:: WHAT TO WORK ON ::
Indicate how many lines in the listing below contain the word "page". No other output is permitted.

:: AVAILABLE DATA ::

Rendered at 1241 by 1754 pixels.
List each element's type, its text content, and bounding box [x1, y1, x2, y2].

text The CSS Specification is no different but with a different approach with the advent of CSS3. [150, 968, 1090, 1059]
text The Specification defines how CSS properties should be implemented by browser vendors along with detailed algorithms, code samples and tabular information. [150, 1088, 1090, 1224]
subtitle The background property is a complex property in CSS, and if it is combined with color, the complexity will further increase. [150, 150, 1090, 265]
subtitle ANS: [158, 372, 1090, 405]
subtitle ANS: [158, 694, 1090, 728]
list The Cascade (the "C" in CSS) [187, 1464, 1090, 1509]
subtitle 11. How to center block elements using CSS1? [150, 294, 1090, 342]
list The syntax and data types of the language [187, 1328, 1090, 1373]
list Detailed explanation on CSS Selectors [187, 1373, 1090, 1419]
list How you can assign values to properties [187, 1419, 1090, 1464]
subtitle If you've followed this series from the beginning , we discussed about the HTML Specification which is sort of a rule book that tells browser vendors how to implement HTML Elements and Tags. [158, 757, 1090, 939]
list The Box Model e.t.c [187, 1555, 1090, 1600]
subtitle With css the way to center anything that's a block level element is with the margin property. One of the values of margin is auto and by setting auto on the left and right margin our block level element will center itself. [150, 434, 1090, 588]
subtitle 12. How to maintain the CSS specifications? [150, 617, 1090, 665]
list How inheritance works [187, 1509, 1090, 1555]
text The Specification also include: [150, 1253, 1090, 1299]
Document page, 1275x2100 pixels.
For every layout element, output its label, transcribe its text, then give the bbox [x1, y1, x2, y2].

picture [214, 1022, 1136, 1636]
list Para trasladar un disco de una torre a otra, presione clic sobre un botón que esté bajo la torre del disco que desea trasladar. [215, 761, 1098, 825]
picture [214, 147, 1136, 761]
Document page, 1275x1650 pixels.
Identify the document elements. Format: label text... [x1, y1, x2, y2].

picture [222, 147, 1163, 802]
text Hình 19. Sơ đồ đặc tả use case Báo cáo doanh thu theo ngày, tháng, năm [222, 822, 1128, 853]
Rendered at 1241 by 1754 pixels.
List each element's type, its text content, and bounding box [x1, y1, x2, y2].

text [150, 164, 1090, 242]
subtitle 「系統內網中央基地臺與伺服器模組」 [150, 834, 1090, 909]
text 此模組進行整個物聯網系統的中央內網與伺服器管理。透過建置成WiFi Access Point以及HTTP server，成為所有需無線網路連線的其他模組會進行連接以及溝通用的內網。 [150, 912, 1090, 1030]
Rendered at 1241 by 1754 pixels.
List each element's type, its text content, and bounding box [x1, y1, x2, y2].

:: EXPECTED OUTPUT ::
2